My first error was about files having different calendars (so the time dimension either is datetime64 or object - that is the format is datetime format in some files and in others it is in string format). After doing deep research regarding that problem and adding several functions and comments to xr.open_mfdataset (preprocess=..., combat_by, concat_dim, etc.) I was not able to convert the  time coordinate into the same format. I then found that with ncks -A -v time file1.nc file2.nc I can override the time coordinate of file2 with the time coordinate of file 1. Applying xr.open_mfdataset and concat_dim='time' to these new adapted files gives me a new error of "Every dimension needs a coordinate for inferring concatenation order". Now I am wondering if I have to bring the files on the same grid in order to be able to open them with xr.open_mfdataset?

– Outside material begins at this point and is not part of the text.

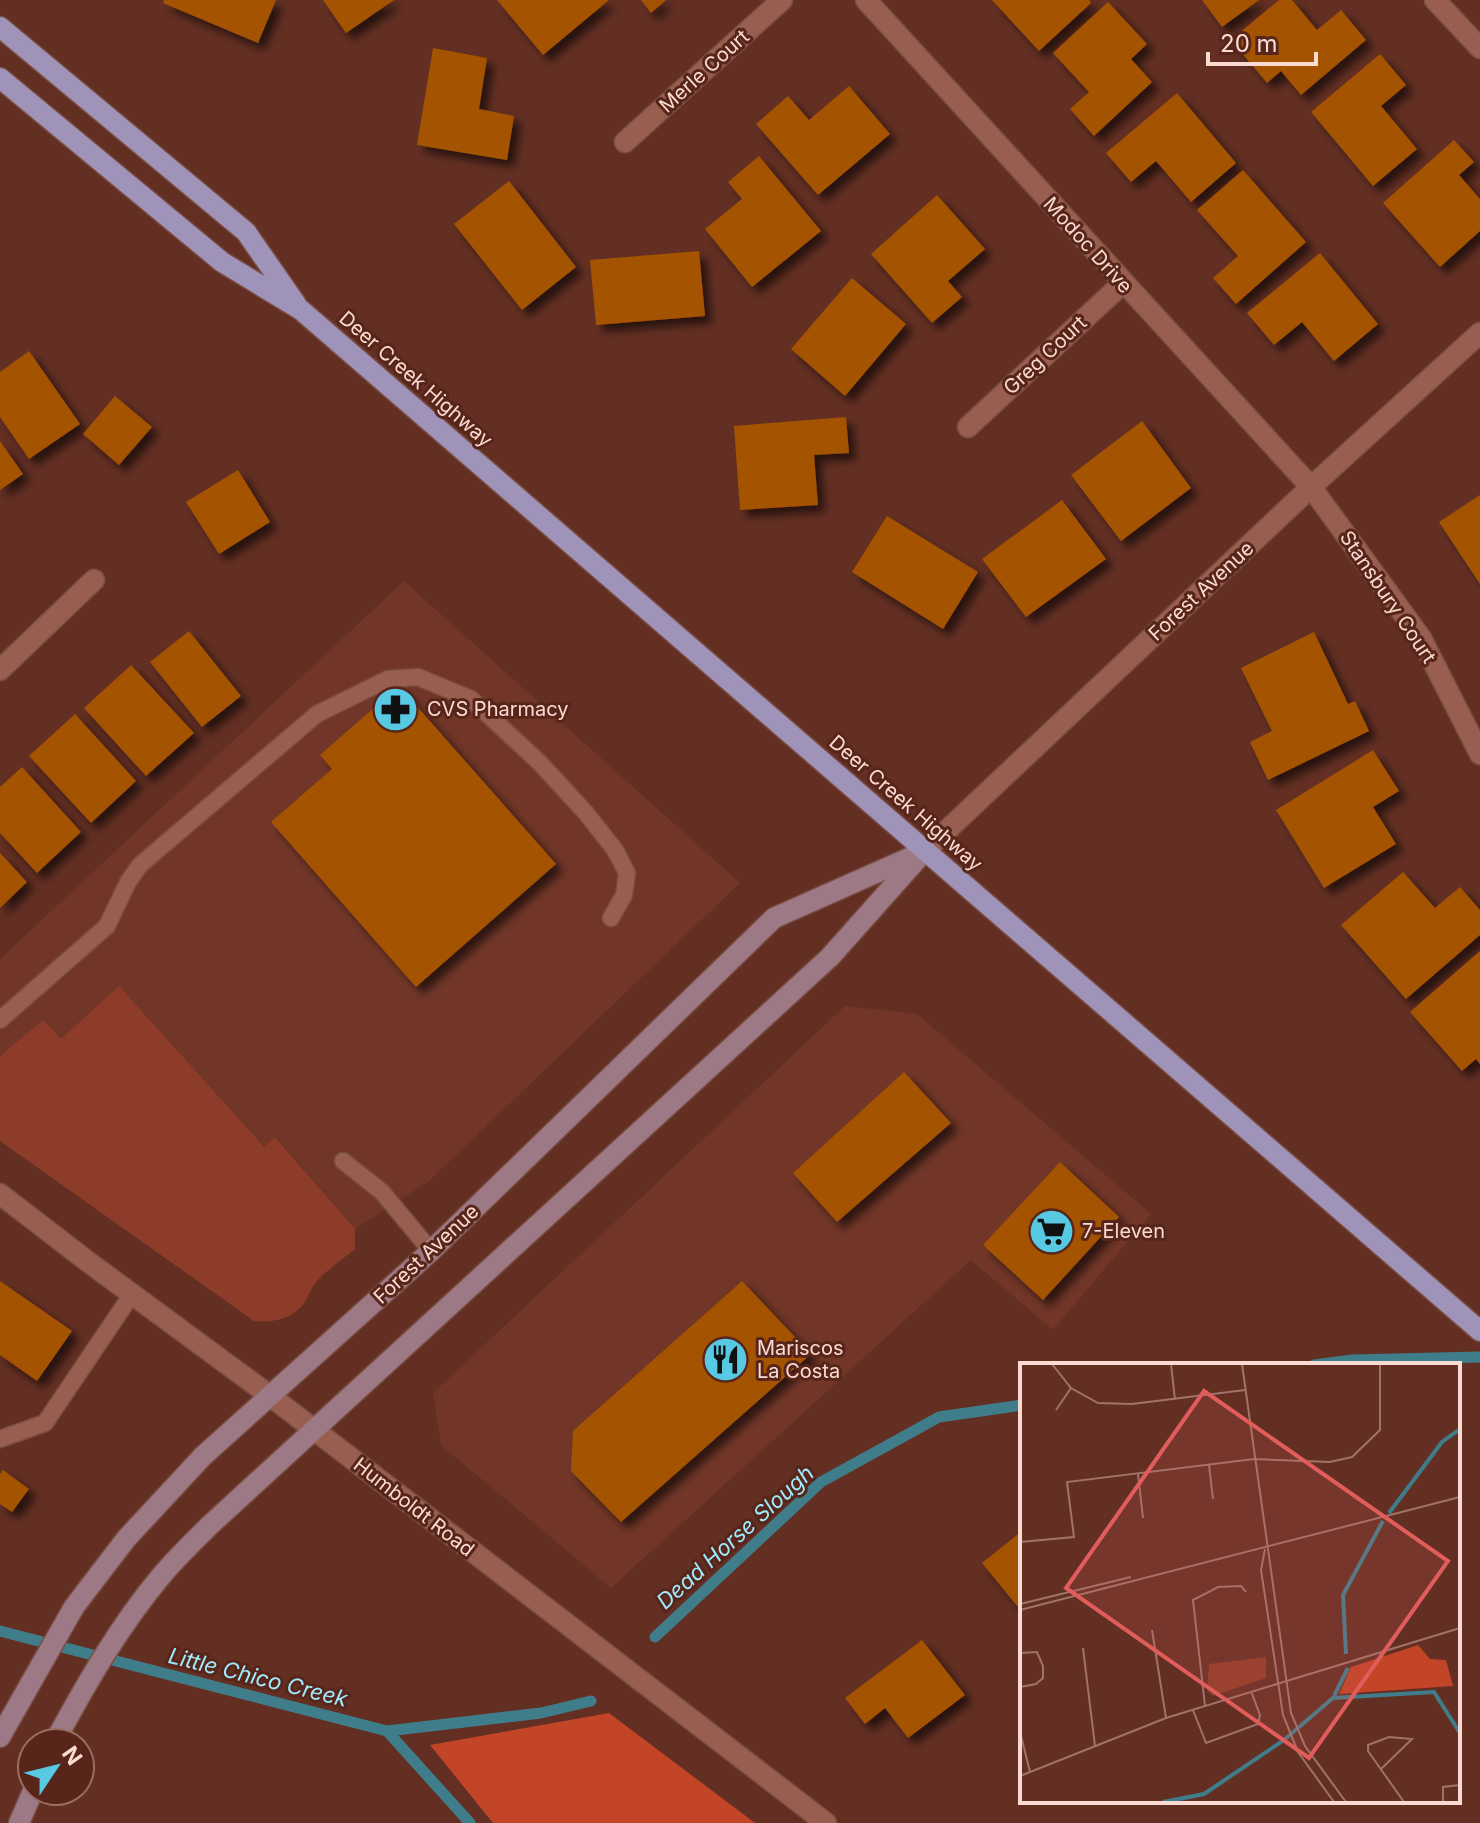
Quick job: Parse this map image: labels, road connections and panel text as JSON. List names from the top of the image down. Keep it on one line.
{"streets":{"main road":["Deer Creek Highway"],"street":["Merle Court","Modoc Drive","Greg Court","Forest Avenue","Stansbury Court","Humboldt Road"]},"crossings":[["Modoc Drive","Greg Court"],["Modoc Drive","Forest Avenue"],["Modoc Drive","Stansbury Court"],["Deer Creek Highway","Forest Avenue"],["Forest Avenue","Stansbury Court"],["Forest Avenue","Humboldt Road"]],"water":["Dead Horse Slough","Little Chico Creek"],"places":{"pharmacy":["CVS Pharmacy"],"supermarket":["7-Eleven"],"restaurant":["Mariscos La Costa"]},"scale_bar":"20 m","north":"top right"}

I also already tried to open only two files with the same time coordinate (datetime64) and it gives me the following error: ValueError: Could not interpret 'tas_Amon_EC-Earth3_hist_ssp119_r4i1p1f1_gr_185001-210012.' as a number

That makes me now very fuzzy that I do not get the errors away since a few days and thought, you know perhaps why these errors occur, or had already once a same error?

1

1 Answers

0
votes

You are aiming to merge multiple CMIP6 model outputs and combine them into an ensemble mean. I am not sure how to solve this using xarray, but this can be done in a few lines with my nctoolkit package, which uses CDO as a backend (read about the package here).

Based on the data, you have supplied, my guess is that you are working with more or less the raw data, with the historical and ssp data combined. This means the grids will be different. So you'll probably need to do the analysis in a couple of steps. First regrid to a common grid of your choosing. I've just used the first file in the ensemble below. Second you want to calculate the ensemble mean. The following should work problem free.

import nctoolkit as nc
ds = nc.open_data('path/to/file/*.nc')
ds.regrid(ds[0], method = "nn")
# Asssuming some of the files have more than one variable, you might need to do this
ds.select(variable = "tas")
ds.ensemble_mean()
ds.plot()
# if you want to convert from an nctoolkit dataset to an xarray dataset:
ds_xr = ds.to_xarray()